_Document text_
..............................

Saturday, June 18, 2011

I want to go home.

My best friend has invited me to her birthday party tonight and I will be going. I have no reason not to, and I want to go, but it is strange to not be thinking of Arthur and of how long I can be away, to be arranging respite or just saying no to my friend's invitation. I have no reason not to go and no reason to rush back. I will not be ringing to make contact with Arthur and let him know I will be late or when he will see me coming in the door.

The guilt, the trade-off of the pleasure of an outing and knowing Arthur wants me with him all the time, the loneliness that I know he will feel until I get back, is gone. I have no reason not to go out and now I do not want to. I want to be home with Arthur, I want to go out and come back to him. I do not want to come back to emptiness.

Today I called in to collect a bottle of wine from the house, to take to the party. As usual, as soon as I went in I started talking to Arthur. I broke down in tears, the first real deep weeping. I told him I just wanted to come home. Please let me come home. I just want to come home to Arthur. Please let me come home to Arthur, I want to take care of him, to keep him warm in the cold winter, to make him soup, change his pads, make him comfortable on his pillows, to buy seafood for him; to be his wife.

..............................

_Supplied information_
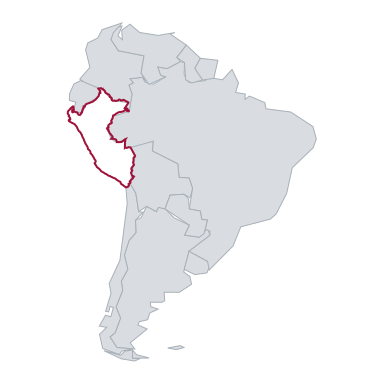 Peru highlighted on a map of South America
{"feature_id": "PER", "entity_name": "Peru", "entity_type": "country or territory", "adm_level": 0, "iso_a3": "PER", "parent_name": "South America", "parent_adm1": "", "projection": "albers", "projection_center": [-73.974, -9.194], "detail": "fine", "context": "in_parent", "style": "outline", "palette": "rose", "viewbox_px": 384, "rotation_deg": 0, "n_neighbors": 12, "source": "natural_earth", "source_scale": "50m", "svg_char_len": 9598}
<svg xmlns="http://www.w3.org/2000/svg" viewBox="0 0 384 384"><path d="M132.5,350.1L136.6,354.7L149.2,358.0L132.4,358.3L132.5,350.1ZM189.0,251.2L183.7,272.0L189.8,276.4L191.6,284.2L179.3,292.3L164.1,292.2L164.7,300.8L161.8,302.3L150.3,302.2L150.8,306.7L158.1,309.1L149.7,313.0L147.7,319.7L139.3,321.7L137.9,324.9L147.1,329.0L130.2,342.8L134.8,349.0L117.0,347.6L109.9,337.0L115.1,332.7L120.5,318.2L116.1,307.0L122.7,290.1L121.3,281.1L127.8,269.3L124.4,255.2L129.0,240.5L135.9,232.6L135.5,220.2L141.1,217.7L146.7,206.3L156.3,211.6L158.4,207.4L164.2,207.8L174.1,217.9L189.4,225.2L184.7,235.2L199.3,237.2L207.8,228.1L209.8,235.4L189.0,251.2Z" fill="#d9dde1" stroke="#a8b0b8" stroke-width="1"/><path d="M132.5,350.1L132.4,358.3L140.2,358.5L134.6,361.0L121.2,358.8L104.0,350.7L120.8,355.3L124.8,351.1L132.5,350.1ZM130.0,183.2L135.8,193.1L138.7,211.6L142.9,212.3L135.5,220.2L135.9,232.6L129.0,240.5L124.4,255.2L127.8,269.3L121.3,281.1L122.7,290.1L116.1,307.0L120.5,318.2L115.1,332.7L109.9,337.0L117.0,347.6L132.8,348.8L122.0,351.0L119.3,354.5L102.7,348.5L99.5,334.4L106.6,327.3L99.3,326.1L105.5,315.2L110.8,316.7L113.4,307.6L110.1,306.4L108.6,311.9L105.6,311.3L111.0,293.3L109.2,283.4L119.9,260.4L127.2,203.6L125.9,187.3L130.0,183.2Z" fill="#d9dde1" stroke="#a8b0b8" stroke-width="1"/><path d="M167.7,348.0L180.3,345.6L184.0,347.5L176.1,349.6L167.7,348.0Z" fill="#d9dde1" stroke="#a8b0b8" stroke-width="1"/><path d="M189.0,251.2L207.6,261.4L210.3,264.9L206.9,272.9L194.9,274.6L184.2,269.4L189.0,251.2Z" fill="#d9dde1" stroke="#a8b0b8" stroke-width="1"/><path d="M209.2,270.0L207.6,261.4L189.0,251.2L209.8,235.4L210.1,231.3L205.2,229.0L207.4,220.1L201.8,219.5L200.2,211.0L189.3,209.0L192.5,188.3L189.1,178.0L179.1,177.4L177.8,163.9L152.5,151.1L153.0,141.3L137.4,147.8L125.4,147.6L125.8,139.4L116.8,142.4L111.2,139.1L107.2,128.6L113.1,116.4L129.2,111.2L132.0,94.1L128.9,85.1L133.3,82.8L130.0,78.8L142.5,77.3L145.0,82.2L153.3,84.2L165.4,76.9L160.5,75.2L157.7,66.9L167.1,68.6L180.4,61.5L184.5,62.7L184.1,74.6L188.9,82.5L205.7,80.6L206.0,76.9L222.5,79.8L232.0,69.4L238.5,82.9L235.6,92.5L245.2,94.0L245.0,99.4L249.4,96.1L264.8,102.6L266.0,108.8L290.7,112.0L313.0,126.6L316.3,139.0L313.2,147.7L292.3,167.7L286.7,193.3L276.1,214.1L270.3,219.1L240.8,226.8L233.1,245.9L209.2,270.0Z" fill="#d9dde1" stroke="#a8b0b8" stroke-width="1"/><path d="M130.8,147.4L153.0,141.3L152.5,151.1L177.8,163.9L179.1,177.4L189.1,178.0L192.5,188.3L190.2,197.8L183.9,194.2L170.1,195.2L165.0,208.9L158.4,207.4L156.3,211.6L146.7,206.3L138.7,211.6L135.8,193.1L130.0,183.2L135.2,156.2L130.8,147.4Z" fill="#d9dde1" stroke="#a8b0b8" stroke-width="1"/><path d="M146.1,81.5L142.5,77.3L130.0,78.8L133.3,82.8L128.9,85.1L132.0,94.1L129.2,111.2L125.0,108.1L128.5,102.7L112.2,100.3L101.1,88.2L88.5,85.8L79.8,79.0L89.9,67.4L85.6,49.7L87.8,42.9L97.8,38.0L102.1,29.6L121.8,23.0L111.0,39.5L118.5,50.8L144.0,55.8L141.1,73.1L146.1,81.5Z" fill="#d9dde1" stroke="#a8b0b8" stroke-width="1"/><path d="M180.4,61.5L167.1,68.6L157.7,66.9L160.5,75.2L165.4,76.9L149.0,84.4L141.1,73.1L144.0,55.8L118.5,50.8L111.0,39.5L113.3,32.8L118.5,26.9L122.1,26.1L117.9,35.9L122.4,39.7L121.7,30.2L130.0,24.2L139.7,32.5L158.1,35.4L175.0,32.6L170.2,34.0L186.4,45.1L176.8,57.4L180.4,61.5Z" fill="#d9dde1" stroke="#a8b0b8" stroke-width="1"/><path d="M202.7,80.0L191.6,82.9L185.7,79.9L184.5,62.7L176.8,57.4L186.4,45.1L200.4,58.3L195.0,68.1L202.7,80.0Z" fill="#d9dde1" stroke="#a8b0b8" stroke-width="1"/><path d="M213.8,78.4L202.7,80.0L197.2,72.1L195.0,68.1L200.4,58.3L217.9,60.3L213.8,78.4Z" fill="#d9dde1" stroke="#a8b0b8" stroke-width="1"/><path d="M99.7,88.7L98.8,96.3L86.4,104.2L82.2,112.6L72.5,112.1L75.9,102.4L69.4,100.3L69.5,93.9L73.9,84.0L80.6,80.6L99.7,88.7Z" fill="#d9dde1" stroke="#a8b0b8" stroke-width="1"/><path d="M188.6,198.8L189.3,209.0L200.2,211.0L201.8,219.5L207.4,220.1L204.1,233.5L199.3,237.2L184.7,235.2L189.4,225.2L165.0,208.9L170.1,195.2L183.9,194.2L188.6,198.8Z" fill="#d9dde1" stroke="#a8b0b8" stroke-width="1"/><path d="M128.9,110.8L128.8,111.2L128.7,111.3L128.4,111.4L128.0,111.1L127.7,111.2L127.4,111.2L127.0,110.9L126.8,110.6L126.5,110.4L125.8,110.4L125.3,110.4L124.8,110.4L124.4,110.5L124.0,110.8L123.7,111.1L123.4,111.4L122.5,111.6L122.0,111.6L121.6,111.8L120.9,111.9L120.5,112.0L118.7,112.2L118.0,112.6L117.5,113.0L116.5,113.5L116.0,113.7L115.4,114.3L114.6,114.9L114.1,115.2L113.4,115.4L113.1,115.5L113.1,116.0L112.7,117.6L112.6,118.3L112.1,119.2L111.6,119.9L111.4,120.5L111.2,120.8L111.4,121.1L111.8,122.2L111.8,122.5L111.8,122.8L111.5,123.2L111.2,123.4L110.8,123.4L109.8,124.0L108.8,124.8L108.4,125.2L108.2,126.2L108.3,126.5L108.6,127.2L108.6,127.4L108.5,127.6L107.9,127.6L107.7,127.8L107.5,127.7L107.3,127.8L107.3,128.0L107.4,128.5L107.1,128.8L107.7,129.3L108.1,129.7L108.4,129.8L108.6,130.0L108.6,130.5L108.4,130.6L108.3,130.8L108.8,131.3L109.0,131.6L109.2,132.0L109.4,132.5L109.5,132.8L109.5,133.0L110.3,133.7L110.5,133.8L110.6,134.0L110.6,134.3L110.9,134.7L111.4,135.1L112.6,136.6L112.6,137.3L111.3,138.8L112.4,138.8L113.4,138.8L114.5,139.1L115.3,139.3L115.7,139.4L116.1,139.7L116.3,140.4L116.4,140.8L116.8,141.2L116.8,142.1L119.8,142.1L121.2,142.0L121.8,141.9L122.4,141.3L122.8,141.1L123.2,140.8L123.7,140.3L124.0,140.1L124.3,139.8L124.8,139.5L125.0,139.3L125.5,139.1L125.3,139.4L125.2,139.6L125.2,140.1L125.3,140.5L125.2,140.9L125.0,141.2L124.9,147.6L125.1,147.4L125.5,147.3L125.9,147.7L126.2,147.9L126.5,147.9L127.1,147.8L127.9,147.5L128.5,147.2L129.1,147.2L130.0,147.4L130.5,147.4L135.1,155.8L134.7,156.4L134.7,156.8L134.4,157.1L134.1,157.2L133.8,157.6L133.5,157.9L133.5,160.6L133.5,161.2L133.3,161.8L133.0,162.2L133.2,162.8L133.5,163.8L133.7,164.0L133.9,164.5L134.0,164.9L133.9,165.0L133.5,165.2L133.3,165.4L133.2,166.0L132.7,166.5L132.2,167.0L131.8,168.0L131.4,168.2L131.3,168.7L131.3,169.1L131.5,169.6L132.3,170.4L132.3,170.6L131.9,171.1L131.6,171.5L131.0,172.6L131.0,172.8L131.2,173.3L132.0,175.6L132.5,176.0L132.9,175.9L133.6,176.2L133.9,176.5L134.0,176.6L133.9,176.7L133.1,177.1L133.0,177.3L132.9,177.7L133.0,178.2L132.8,178.4L132.4,178.6L132.1,178.9L131.7,179.4L131.1,180.1L130.9,180.4L130.8,180.6L130.5,180.7L129.8,181.2L129.7,181.5L129.8,181.7L130.2,181.9L130.4,182.2L130.4,182.6L130.4,182.9L130.0,183.2L129.5,183.6L128.9,183.7L128.6,183.9L128.7,184.3L128.9,185.0L128.9,185.4L128.7,186.0L128.2,186.6L127.5,187.0L126.9,187.2L126.4,187.2L125.9,187.3L125.7,187.3L125.3,186.9L123.6,185.7L123.0,185.1L122.4,184.8L120.9,183.7L120.8,183.4L120.6,182.3L120.4,182.0L119.9,181.6L118.7,181.1L118.2,180.8L117.7,180.4L117.0,180.0L116.1,179.3L115.7,178.8L115.1,178.4L113.4,177.9L112.6,177.4L111.0,176.7L110.3,176.2L108.6,175.7L108.1,175.4L106.4,174.1L105.2,173.7L104.3,173.0L101.4,171.4L100.9,170.9L100.5,170.2L99.9,169.7L99.1,168.7L98.1,168.0L97.0,167.2L96.7,166.5L96.0,165.5L95.8,165.0L95.2,164.5L95.1,163.5L94.7,163.1L95.0,162.8L95.3,162.7L95.7,161.2L95.5,160.4L94.4,159.0L94.0,158.3L93.7,157.4L93.3,156.9L92.6,155.8L92.2,154.9L91.4,154.2L91.2,153.9L91.0,153.6L90.5,153.3L90.5,152.6L90.2,151.2L89.7,150.5L88.0,149.1L87.9,148.6L87.8,147.7L87.4,146.7L85.5,143.6L85.0,142.7L84.5,141.1L84.0,140.3L83.6,138.8L82.8,137.6L82.4,136.6L81.9,135.4L81.8,134.7L80.9,133.5L80.5,132.5L79.6,131.6L78.8,131.0L78.5,130.5L77.3,128.2L77.2,127.6L76.4,126.3L75.6,125.5L75.1,124.7L74.5,124.1L70.7,122.2L69.4,121.4L68.9,121.0L68.7,120.4L68.8,120.0L69.1,119.7L69.7,119.9L70.0,119.8L70.3,119.3L70.2,118.7L69.9,117.8L68.7,116.2L68.7,115.8L69.0,115.4L68.5,114.6L68.0,114.0L67.7,113.5L67.9,111.6L68.2,111.1L70.0,109.2L70.5,108.3L71.3,107.8L72.1,107.0L73.0,106.4L73.3,106.6L73.3,107.0L73.5,107.2L73.5,107.4L73.6,107.6L73.6,108.2L73.6,108.3L73.6,108.6L73.8,109.1L73.4,109.5L73.2,109.8L72.9,109.8L72.5,109.6L72.2,109.8L72.1,110.1L72.2,110.4L72.2,110.7L72.4,110.9L72.9,110.9L72.2,111.9L72.3,112.1L72.6,112.3L72.8,112.3L73.3,112.0L73.8,111.4L74.1,111.3L74.5,111.5L75.1,111.8L75.7,112.1L76.0,112.3L76.8,112.2L77.5,112.6L77.6,113.3L77.8,113.8L78.5,114.7L78.8,114.8L79.3,114.8L79.9,115.0L80.1,114.9L80.4,114.4L80.7,114.3L80.7,114.1L80.7,113.8L80.8,113.5L81.0,113.2L81.9,112.7L82.1,112.1L82.1,111.9L81.9,111.7L82.0,111.4L82.4,110.5L82.6,109.5L82.9,109.3L83.0,108.7L83.3,108.4L83.3,108.0L83.4,107.8L83.4,107.4L83.7,106.5L83.7,106.3L83.8,106.3L84.0,106.3L84.2,106.5L84.3,106.7L84.3,106.8L84.5,106.8L84.7,106.7L84.5,106.3L84.5,106.2L85.9,104.4L86.3,104.0L89.0,103.1L92.7,101.7L95.8,99.4L98.2,96.5L98.6,96.1L99.5,92.9L99.8,93.1L100.2,93.1L100.4,93.0L100.2,91.7L100.2,91.4L100.3,91.0L100.3,90.9L99.9,90.6L99.4,90.1L99.2,89.6L99.0,89.2L98.3,88.7L98.5,88.5L99.1,88.7L99.8,88.6L100.1,88.5L100.5,88.1L100.9,88.1L101.7,88.7L102.0,88.9L102.3,88.9L102.6,89.0L102.8,88.9L103.0,89.5L103.4,89.7L103.8,89.9L104.6,90.6L104.9,91.0L105.1,91.6L105.2,92.0L105.4,92.2L105.3,92.4L105.6,92.9L105.8,93.1L106.2,93.2L106.8,93.4L107.2,93.8L107.5,93.9L107.9,94.3L108.2,94.4L108.6,94.4L109.0,94.6L109.3,94.9L109.4,95.4L109.7,95.7L109.9,96.1L109.7,96.7L109.9,97.0L110.2,97.2L110.7,97.5L111.1,97.4L111.3,97.5L111.5,97.7L111.9,99.1L111.7,99.5L111.6,99.8L111.7,100.1L112.6,100.5L112.9,100.8L113.2,100.8L113.6,100.8L114.1,100.8L114.4,100.6L114.6,100.5L115.8,101.0L116.3,100.9L116.8,100.8L117.2,100.7L117.7,100.4L118.1,100.4L118.3,100.2L119.0,99.6L119.3,99.5L120.4,99.9L120.7,100.2L121.0,100.3L121.2,100.5L121.8,100.5L122.3,100.4L122.8,100.0L123.6,99.8L123.8,99.9L125.0,100.6L125.3,100.9L125.7,101.0L126.0,101.2L126.5,101.4L126.8,101.6L127.2,101.7L127.5,102.0L127.9,102.2L128.3,102.3L128.4,102.5L128.4,102.8L124.7,108.3L124.9,108.4L125.8,108.8L126.1,108.8L126.4,108.7L126.7,108.6L126.9,108.5L127.4,108.9L127.6,109.5L127.8,109.8L128.2,110.1L128.6,110.4L128.9,110.8Z" fill="none" stroke="#9f1239" stroke-width="2"/></svg>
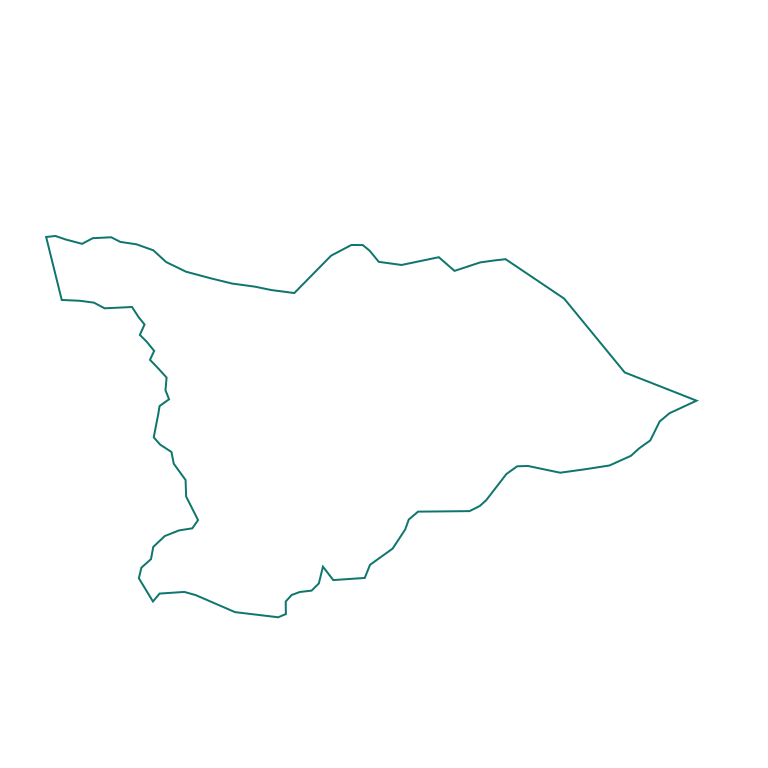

..............................

_Work to do_
1. Which things does the writer of the diary entry say she wants to do for Arthur in its final sentence? List each one.
2. Revise the diary entry from "Saturday, June 18, 2011" up to and including "back to emptiness.", replacing "birthday party" with "dinner party".

_Written answers_
1.
- take care of him
- keep him warm in the cold winter
- make him soup
- change his pads
- make him comfortable on his pillows
- buy seafood for him
- be his wife

2.
Saturday, June 18, 2011

I want to go home.

My best friend has invited me to her dinner party tonight and I will be going. I have no reason not to, and I want to go, but it is strange to not be thinking of Arthur and of how long I can be away, to be arranging respite or just saying no to my friend's invitation. I have no reason not to go and no reason to rush back. I will not be ringing to make contact with Arthur and let him know I will be late or when he will see me coming in the door.

The guilt, the trade-off of the pleasure of an outing and knowing Arthur wants me with him all the time, the loneliness that I know he will feel until I get back, is gone. I have no reason not to go out and now I do not want to. I want to be home with Arthur, I want to go out and come back to him. I do not want to come back to emptiness.